Het noordelijk merengebied

Swipe

La Ruta de los Siete Lagos (de weg van de zeven meren)

Een van de mooiste routes van het merengebied wordt Ruta de los Siete Lagos genoemd en is bij elke Argentijn bekend. Het is de RN 234 van San Martín de los Andes naar Villa la Angostura. Totaal 110 km. 

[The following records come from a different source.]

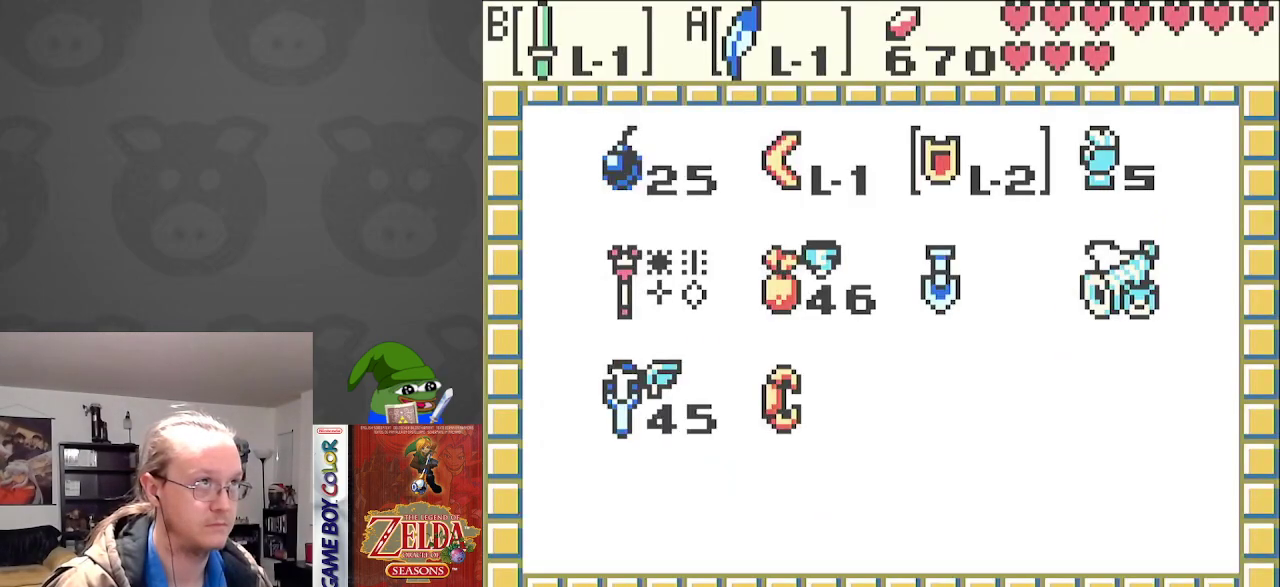
{"buttons": ["DPAD_LEFT"], "events": [[233, "DPAD_LEFT", "down"], [333, "DPAD_LEFT", "up"], [400, "DPAD_LEFT", "down"]]}
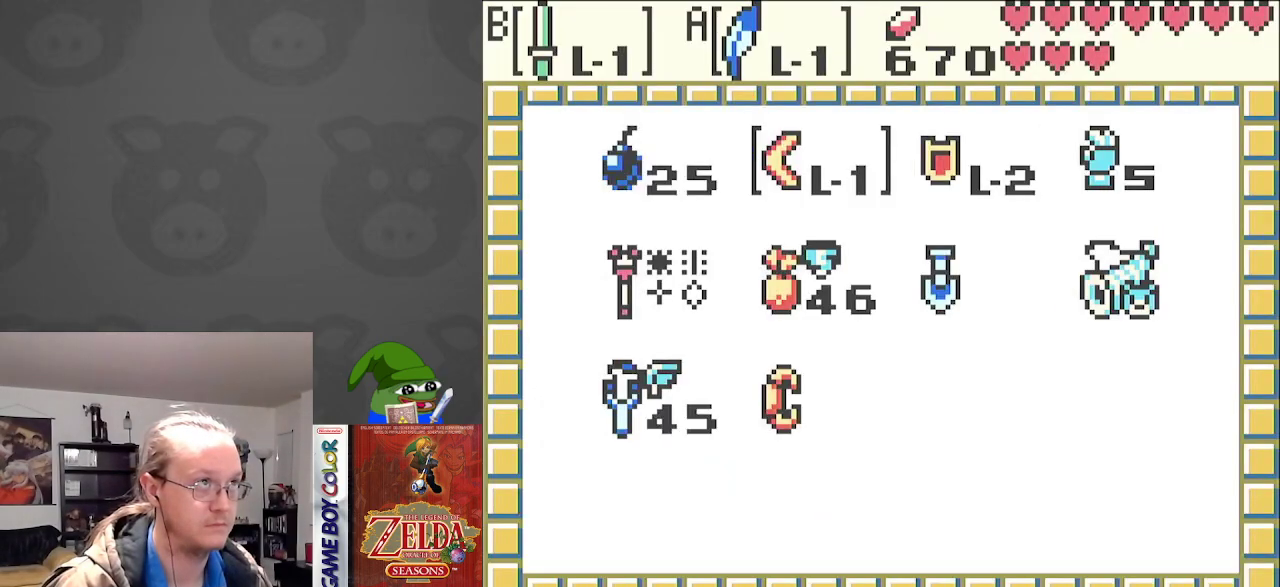
{"buttons": ["START"], "events": [[33, "DPAD_LEFT", "up"], [100, "DPAD_DOWN", "down"], [183, "A", "down"], [183, "DPAD_DOWN", "up"], [300, "A", "up"], [400, "START", "down"]]}
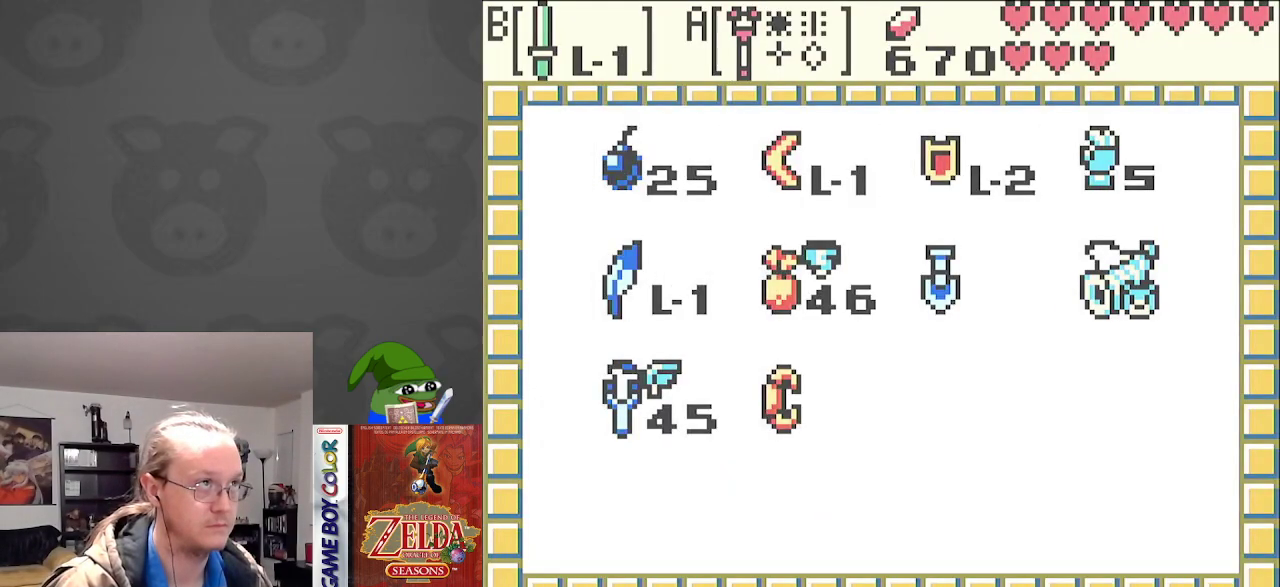
{"buttons": [], "events": [[33, "START", "up"]]}
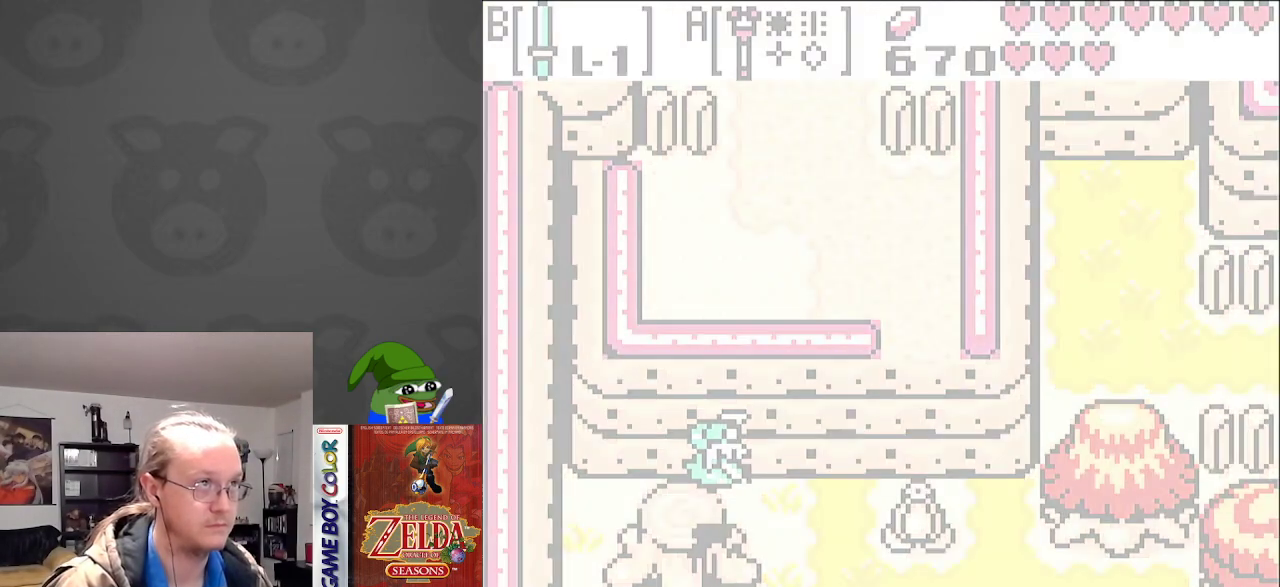
{"buttons": [], "events": [[233, "A", "down"], [417, "A", "up"]]}
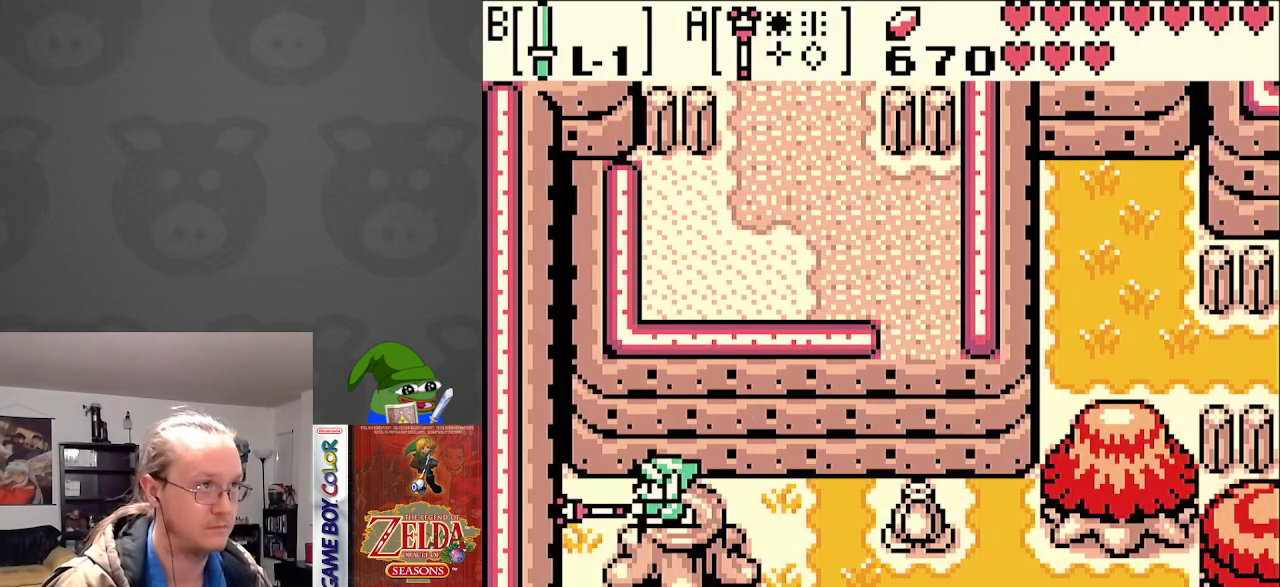
{"buttons": [], "events": []}
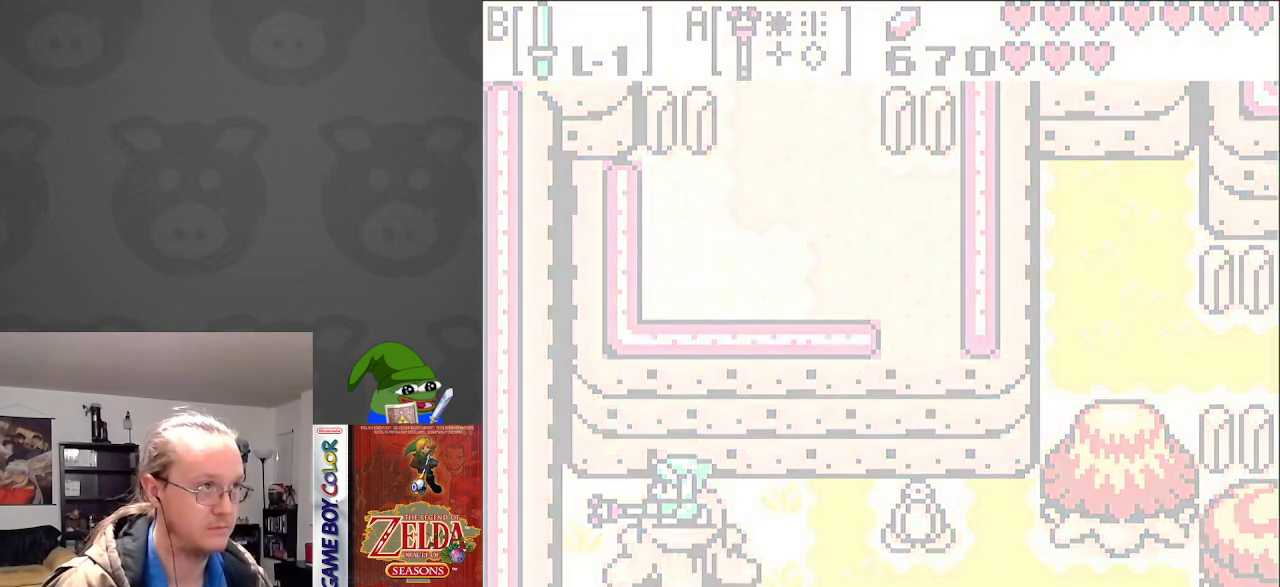
{"buttons": [], "events": []}
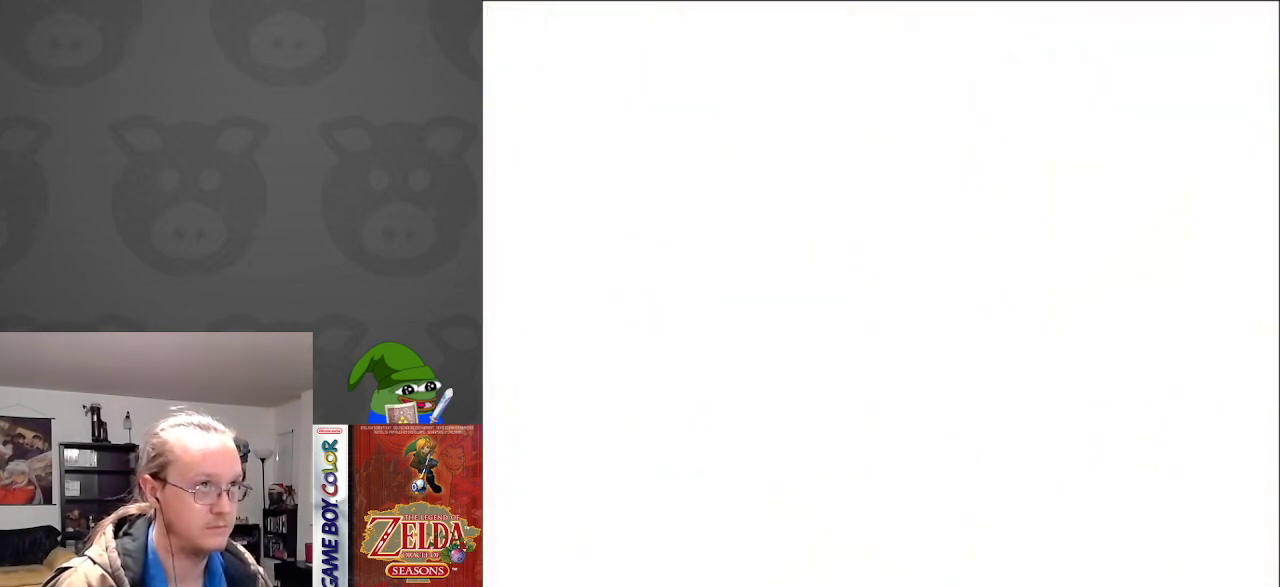
{"buttons": [], "events": []}
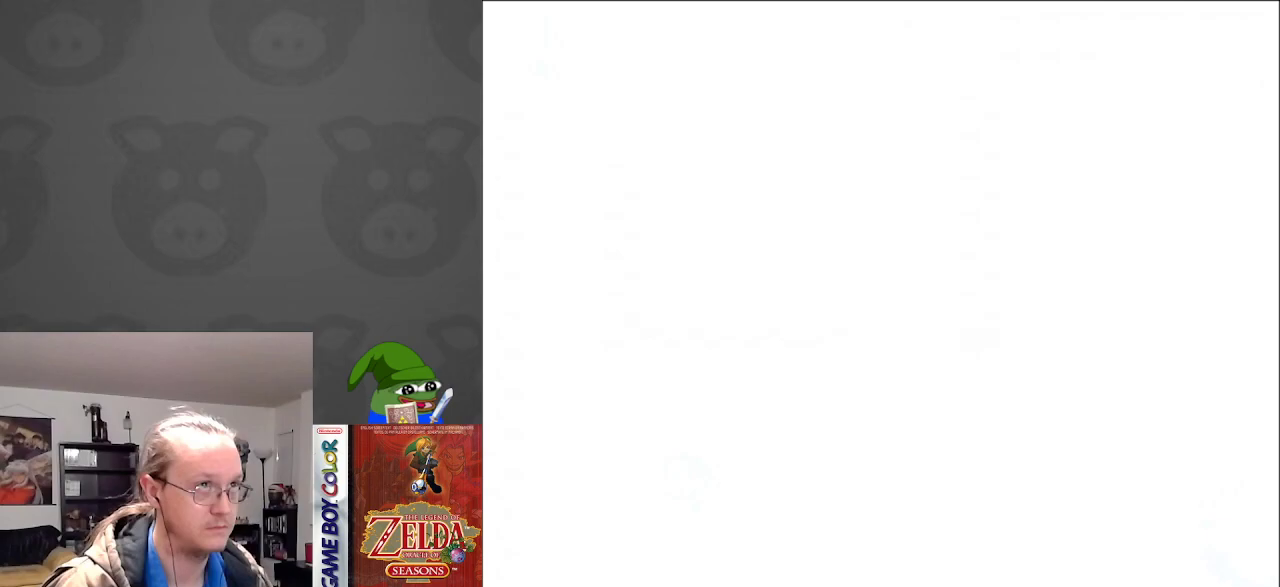
{"buttons": ["A"], "events": [[450, "A", "down"]]}
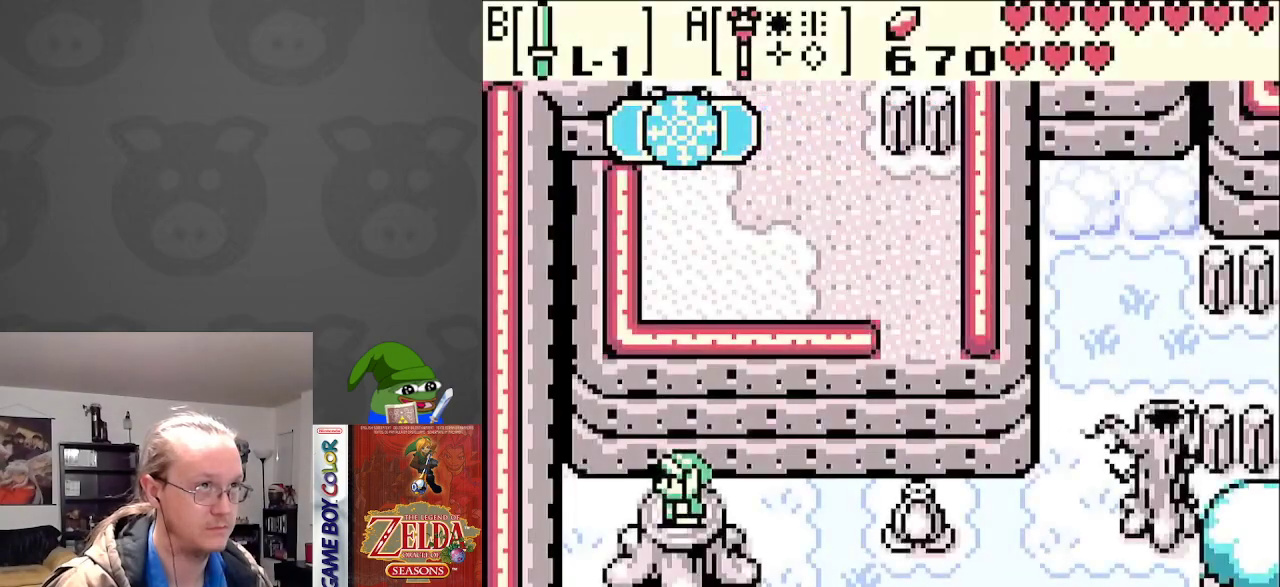
{"buttons": [], "events": [[83, "A", "up"]]}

Je neemt in San Martín de los Andes de RN 234 bij het Lago Lácar richting het zuiden. Slingerend rij je door de bergen, bossen, langs watervalletjes en prachtige transparante meren zoals Lago Machónico, Lago Hermoso, Lago Falkner en Lago Villarino. Hier is het merengebied op zijn mooist, alleen kan de weg, die vrijwel uit grind en steentjes bestaat, soms na hevige regenval vol met plassen liggen. Want je rijdt grotendeels door een enorm bos van ñire- en coihuebomen. Na zo’n 10 km is de eerste stop bij Mirador de Pil Pil, want hiervandaan kun je nog eenmaal een spectaculaire blik werpen op Lago Lácar

In de vallei van Lago Hermoso staan estancia’s die in de jaren zestig van de vorige eeuw toebehoorden aan de Oostenrijkse meneer Vogel. De man van de natuurproducten had hier een enorm jachtterrein, want er zijn veel herten en gemzen in dit gebied. Totaal 67.000 ha grond! Maar hij kreeg moeilijkheden met de leiding van het nationale park en andere eigenaren, zodat hij toen maar een soort dierenpark creëerde: Parque zoológico Diana. Halverwege de jaren zeventig heeft hij alles verkocht. Zijn grond, de estancia’s, maar niet de dieren. Die leven nu vrij in de bossen. Bij het laatste meer, Lago Villarino heb je hostería Lago Villarino (02972-427-483, www.hosteriavillarino.com.ar) waar je op het terras een prachtig uitzicht over het donkerblauwe meer hebt. Waarom niet daar even stoppen, neem een versnapering en geniet van het mooie landschap en de rust. Vlak ervoor heb je aan je rechterhand de watervallen van Vulliñanco, die van zo’n twintig meter hoog naar beneden komen. Langs veel meren zie je hoge planten: de caña coihue (een soort bamboe). Ze zijn familie van de coihue-boom en groeien dicht tegen elkaar. 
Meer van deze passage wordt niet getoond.